The Kelton property was purchased last autumn by a farming partnership which includes David, his wife Mandy and his uncle and aunt, Simon and Shirley Bentley.
They briefly considered turning the cottage into a long-term residential let but its isolation convinced them that a holiday rental would be a better option. An initial visit by a Visit Durham tourism representative provided a valuable source of information and the family learned of the shortage of high quality self-catering accommodation in the region.
The building had full residential planning permission and there was no requirement to change its status to holiday accommodation, however, consent was sought for an additional window and patio door.
Mr Mallon says: “We had several quotations for drawing up the paperwork to accompany the planning application up but they seemed very expensive, so I produced them myself. I used an Ordnance Survey map to support the application and it took only about a month before permission was granted.
“Aside from the building work, one of the biggest tasks was upgrading the water supply. The spring-fed system was not considered suitable and we had to add a water treatment plant.
“It consists of a holding tank, with the supply treated using a carbon filter and a UV lamp which required new underground electricity power cables.
“The heating arrangement was outdated and we looked at installing a ground source system.
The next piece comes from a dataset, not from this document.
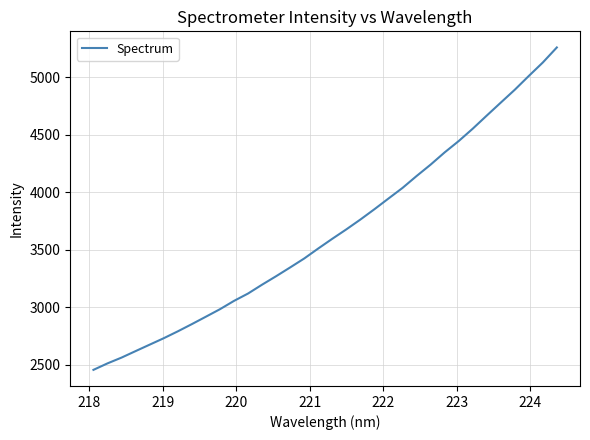

What is the minimum value shown in the chart?

2455.1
“But we were told that as the cottage is remote, it might be difficult to get hold of a specialist engineer if it broke down while it was occupied in the winter, as the nearest company is more than 40 miles away. Therefore we continued to use fuel oil, but added under floor heating. The roof was sound, but if it needs attention in the future, we may install solar panels.”
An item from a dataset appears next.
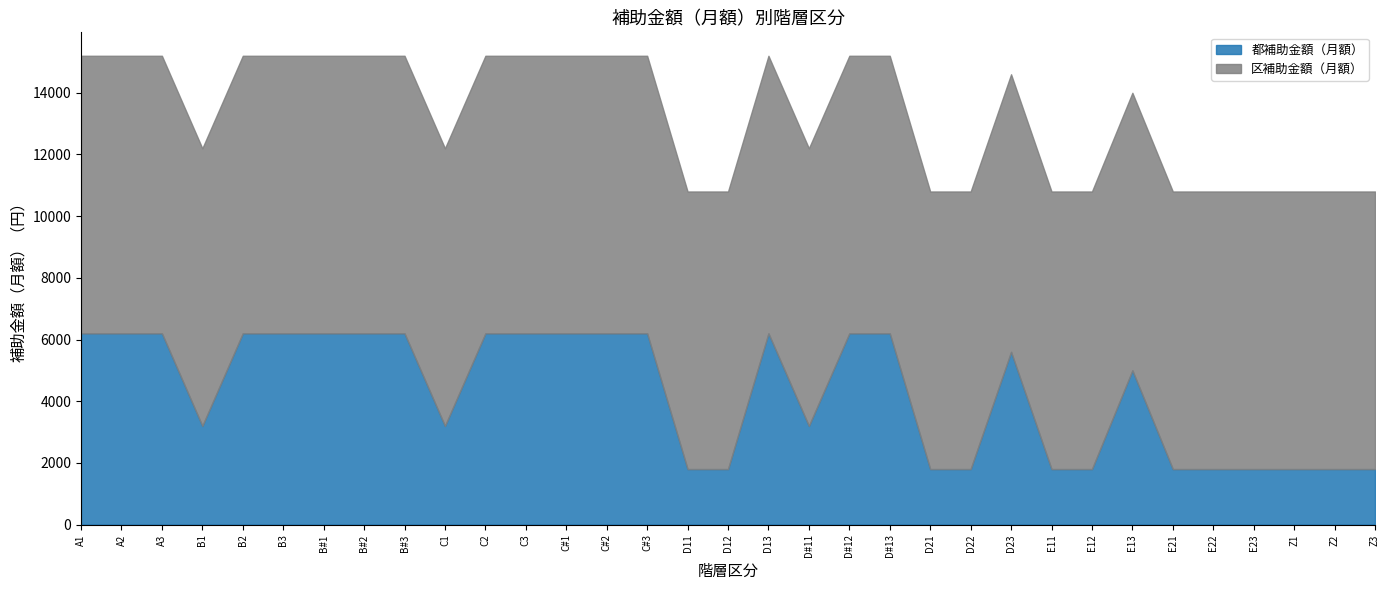

Between C#3 and E23, which is larger?

C#3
Mr Mallon was the main manager of the renovation project.
“I thought that the short days during last winter would give me plenty of time to organise all the work that needed to be done,” he commented.
“However, it was far more demanding than I had anticipated. I set out with a timeline, but project delays due to materials supplies, for example, meant that I had to change the project plan.
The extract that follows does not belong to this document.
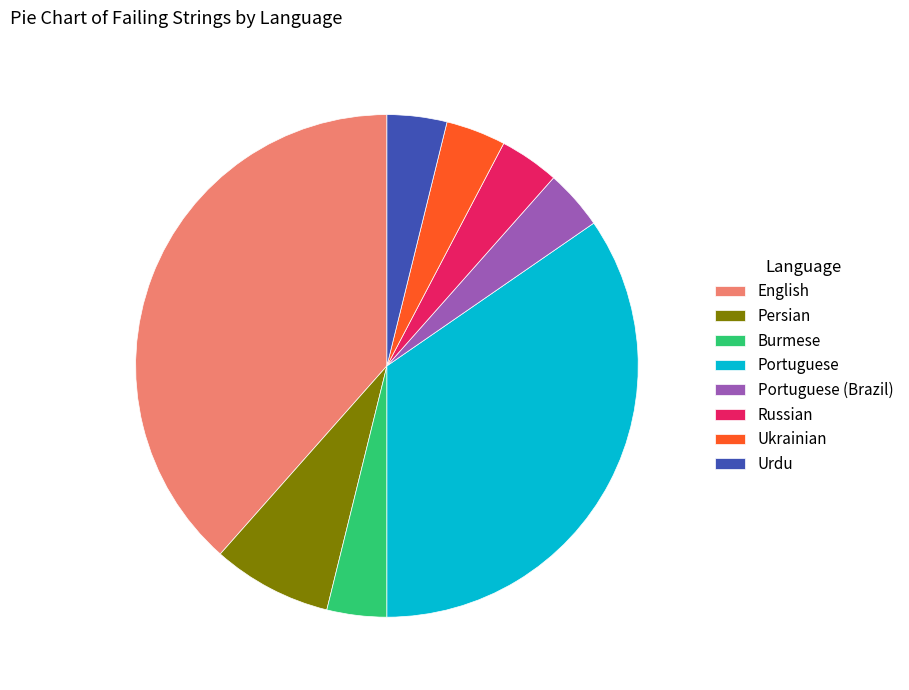

Is it true that Portuguese is 23% of the pie?

False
“I carried out some of the dismantling work myself, including the removal of the kitchen and bathroom units, but the rest was left to local traders and they all completed the work to a very high standard.”
The family has spared no expense in renovating and decorating the property at Lanehead farm and the choice of a “high end” holiday cottage meant that the business was eligible for a grant from North Pennine Dales LEADER (part of the Rural Development Programme) and EAFRD (European Agricultural Fund for Rural Development).
Guest comfort is a priority and there is a wine cooler (stocked with a bottle of Prosecco), complimentary chocolates, an inset log burner and all of the kitchen equipment necessary to cook a gourmet meal. The decor throughout is neutral but accessorised to produce a stunning effect; at once luxurious and cosy.
Outside, there is a designated dog walking area and fantastic views of Grassholme reservoir and the surrounding fells.
As people seeking a countryside holiday will often wish to bring their dogs, one dog is permitted per booking as long as it is confined to the ground floor; a stair gate is provided for this purpose.
The support of an online holiday accommodation marketing company has been helpful in the early stages, but the commission that is charged has an impact on profitability. In the future, a full time job will be created, in order to manage the business. Currently, Mandy works part-time in an accounts office, as well as looking after the couple’s two children; Josh, 6, and Olivia, 5, at their home in Eggleston.
“Hill farming has been under pressure for some time and other options for increasing income on this type of farm are limited,” says Mr Mallon. “Tourism offered a new opportunity and a holiday cottage seemed like the best way to maximise the farm’s assets
“We have been surprised and delighted to find that the cottage has so many bookings and we several weeks have been taken for next autumn. The challenge now is to maintain the property and the service at a very high standard, in order to encourage repeat visitors.”
DESPITE the popularity of the holiday cottage business, the 700-acre farm remains at the heart of Mallon family life and their efforts to improve the genetic merit of the Swaledale sheep flock are paying off.
One of the ewes was crowned supreme champion at the annual High Force sheep show this season and in 2018, a ewe with the same sire (Ghyll House Elevator) took the breed championship at Eggleston show.
Tups from the Kelton Hill flock were sold to 3,500gns at Kirkby Stephen last year.
The farm also carries a spring-calving, 70-cow suckler herd of mixed breeding, with British Limousin and British Blues used as terminal sires. Calves that are not required for breeding are sold as stores.